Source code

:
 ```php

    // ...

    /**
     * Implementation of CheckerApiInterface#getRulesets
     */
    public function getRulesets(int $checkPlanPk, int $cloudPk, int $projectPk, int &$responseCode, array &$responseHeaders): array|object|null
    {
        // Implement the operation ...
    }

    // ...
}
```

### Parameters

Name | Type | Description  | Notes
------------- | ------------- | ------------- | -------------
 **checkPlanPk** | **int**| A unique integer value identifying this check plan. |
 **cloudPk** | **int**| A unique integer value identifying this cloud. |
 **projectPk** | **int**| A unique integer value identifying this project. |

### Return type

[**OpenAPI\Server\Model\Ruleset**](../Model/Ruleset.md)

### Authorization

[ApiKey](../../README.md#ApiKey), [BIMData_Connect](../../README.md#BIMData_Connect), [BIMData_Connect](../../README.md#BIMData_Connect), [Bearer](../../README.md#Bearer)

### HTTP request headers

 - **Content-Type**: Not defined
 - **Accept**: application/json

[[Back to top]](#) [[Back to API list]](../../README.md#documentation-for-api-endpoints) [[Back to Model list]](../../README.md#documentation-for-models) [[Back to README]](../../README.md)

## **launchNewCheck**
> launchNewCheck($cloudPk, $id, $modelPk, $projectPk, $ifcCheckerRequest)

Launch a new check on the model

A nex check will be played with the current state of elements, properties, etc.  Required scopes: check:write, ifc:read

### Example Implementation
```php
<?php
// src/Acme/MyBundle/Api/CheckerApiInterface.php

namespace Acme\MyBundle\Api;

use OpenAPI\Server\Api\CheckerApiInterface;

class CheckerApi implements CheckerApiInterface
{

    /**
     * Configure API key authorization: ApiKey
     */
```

-*-*-

*Problem to solve*
Nothing in the records should change when you repeat them all.

*Answer section*
Source code

:
 ```php

    // ...

    /**
     * Implementation of CheckerApiInterface#getRulesets
     */
    public function getRulesets(int $checkPlanPk, int $cloudPk, int $projectPk, int &$responseCode, array &$responseHeaders): array|object|null
    {
        // Implement the operation ...
    }

    // ...
}
```

### Parameters

Name | Type | Description  | Notes
------------- | ------------- | ------------- | -------------
 **checkPlanPk** | **int**| A unique integer value identifying this check plan. |
 **cloudPk** | **int**| A unique integer value identifying this cloud. |
 **projectPk** | **int**| A unique integer value identifying this project. |

### Return type

[**OpenAPI\Server\Model\Ruleset**](../Model/Ruleset.md)

### Authorization

[ApiKey](../../README.md#ApiKey), [BIMData_Connect](../../README.md#BIMData_Connect), [BIMData_Connect](../../README.md#BIMData_Connect), [Bearer](../../README.md#Bearer)

### HTTP request headers

 - **Content-Type**: Not defined
 - **Accept**: application/json

[[Back to top]](#) [[Back to API list]](../../README.md#documentation-for-api-endpoints) [[Back to Model list]](../../README.md#documentation-for-models) [[Back to README]](../../README.md)

## **launchNewCheck**
> launchNewCheck($cloudPk, $id, $modelPk, $projectPk, $ifcCheckerRequest)

Launch a new check on the model

A nex check will be played with the current state of elements, properties, etc.  Required scopes: check:write, ifc:read

### Example Implementation
```php
<?php
// src/Acme/MyBundle/Api/CheckerApiInterface.php

namespace Acme\MyBundle\Api;

use OpenAPI\Server\Api\CheckerApiInterface;

class CheckerApi implements CheckerApiInterface
{

    /**
     * Configure API key authorization: ApiKey
     */
```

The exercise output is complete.